Depois do upgrade no cenário, Thereza presenciou de seu posto avançado no edifício São Vicente o fenômeno da Bossa Nova. Em seguida, vieram a Jovem Guarda, os festivais da TV Record.

O jardim do térreo era extensão da movimentação jovem nas ruas: cantorias, bailes, expressão de um país que se expandia em direção ao interior – daí a inauguração da nova capital, Brasília em 1962- e para o mundo, com o rock, universidades, cinema. O Brasil era a promessa. Havia a sensação de que algo surpreendente aconteceria…
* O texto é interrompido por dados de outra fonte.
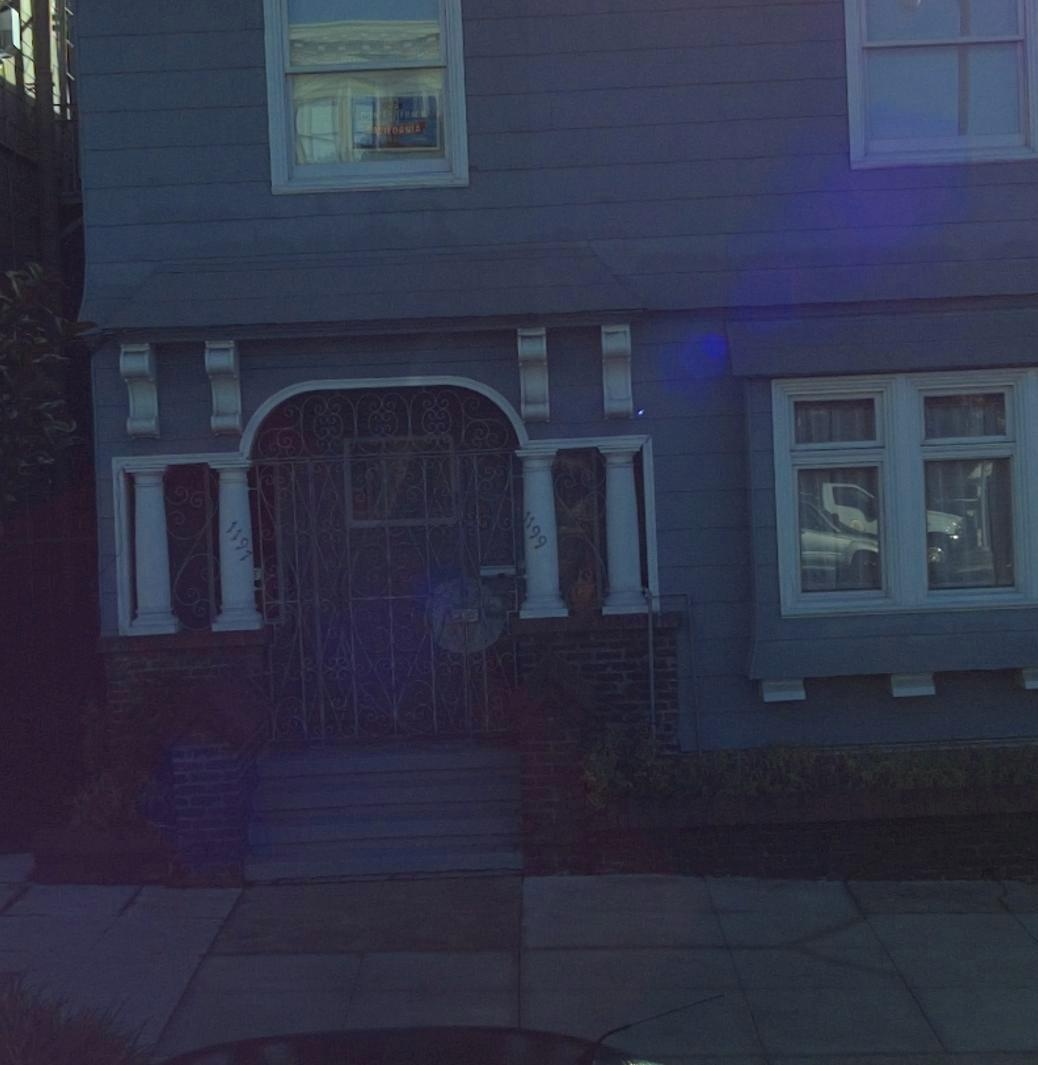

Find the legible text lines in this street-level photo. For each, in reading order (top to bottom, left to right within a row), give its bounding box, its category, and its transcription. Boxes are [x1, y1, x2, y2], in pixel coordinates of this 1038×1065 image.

[390, 123, 422, 136] None: ORNIA
[222, 516, 256, 564] StreetNumber: 1197
[519, 507, 552, 552] StreetNumber: 1199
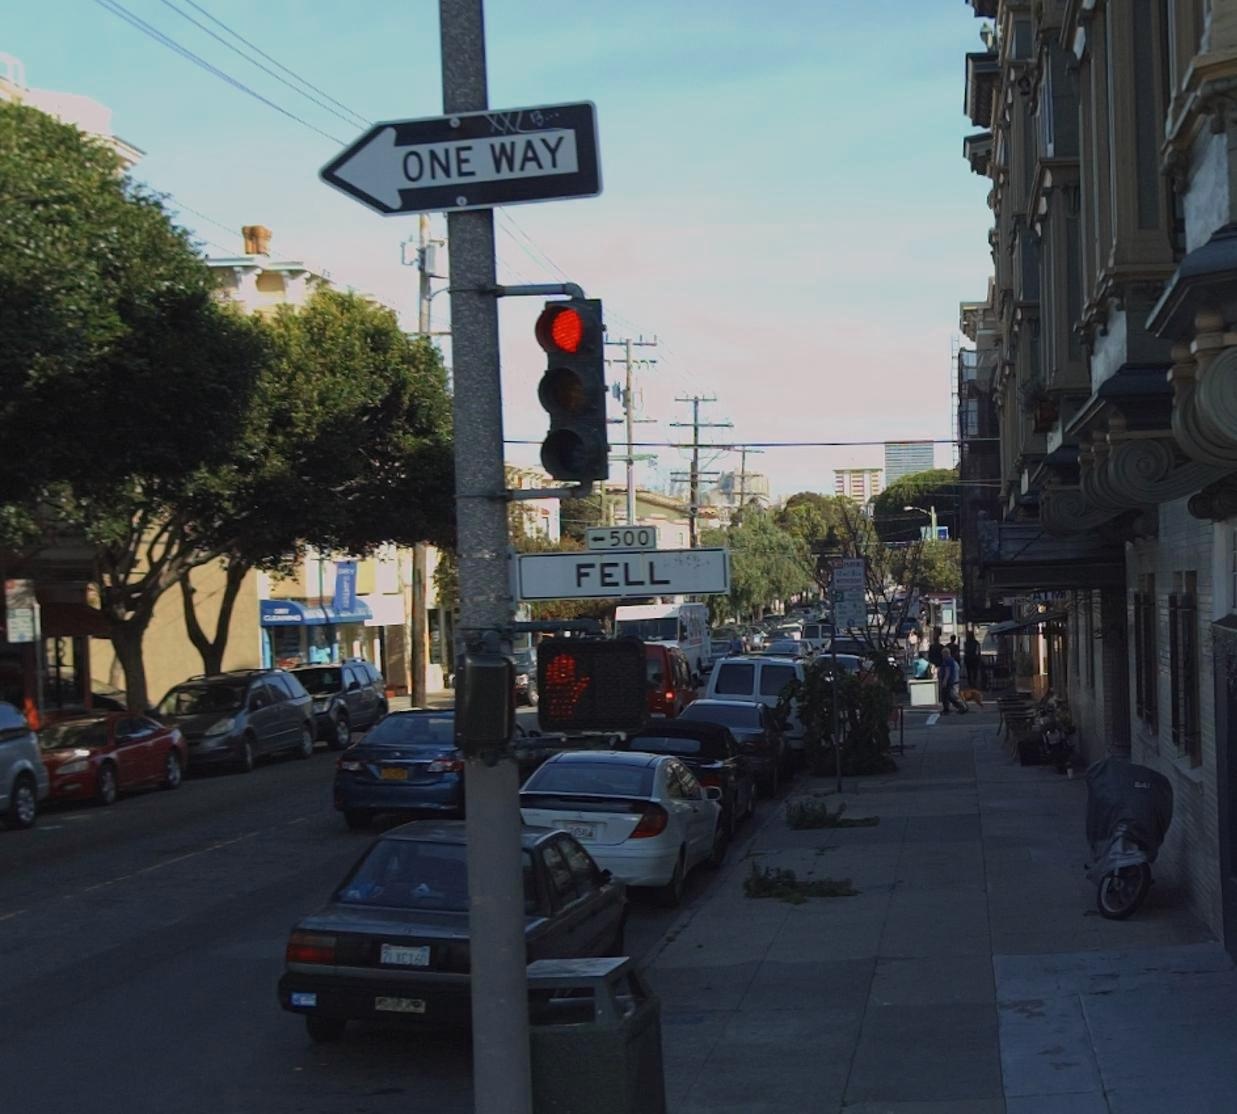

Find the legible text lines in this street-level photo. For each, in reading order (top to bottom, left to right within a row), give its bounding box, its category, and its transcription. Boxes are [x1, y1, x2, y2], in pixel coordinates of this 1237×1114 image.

TRAJETÓRIA ATÉ O SÉCULO 21

Thereza aproveitou a chegada de multinacionais. Tornou-se secretária executiva bilíngue, casou em 1970, trabalhou em diversas empresas e experimentou a vida no Nordeste, para onde se mudou em 1990. Até formou-se em Psicologia por lá. Mas nunca esqueceu o sonho que teve ao viver durante anos 1950 e 60 no São Vicente.

A filha Débora prefere morar em Vila Velha, no Espírito Santo. Thereza não. Ela sentia-se deslocada ao viver no Nordeste, longe de casa.

Enfrentou uma cirurgia no pulmão e a pandemia de 2020 para cá. Quando sentiu-se forte de novo, decidiu voltar para casa e o fez, sem demora.

Aqui, repousam os sonhos -nossos devaneios pessoais, que resgatamos acordados ou não-, e os de nosso país, que seguem germinando, à espera de tempos melhores.

Uma consideração sobre “O RARO SONH0 DE VOLTAR A SP”

  1. Sobre a matéria “O Raro Sonho de Voltar a SP” são necessários alguns reparos no que se refere à mim:
    – morei no Edifício São Vicente até 1978. Retornei em 2007, a pedido de minha mãe, e atendendo ao pedido de compra da parte de minha irmã, ainda que herdaríamos alguns anos depois. Meu retorno ao apartamento se dá em temporadas, pois morando boa parte do tempo fora da cidade;
    – a Rute Célia não cuida de mim. Talvez, mais próprio dizer que cuido dela pela eterna gratidão com que se dedicou à minha mãe e filhos. Ela é como membro da família. Serei sempre devedor. Deverá, haver, talvez, o dia em que ela cuidará de mim.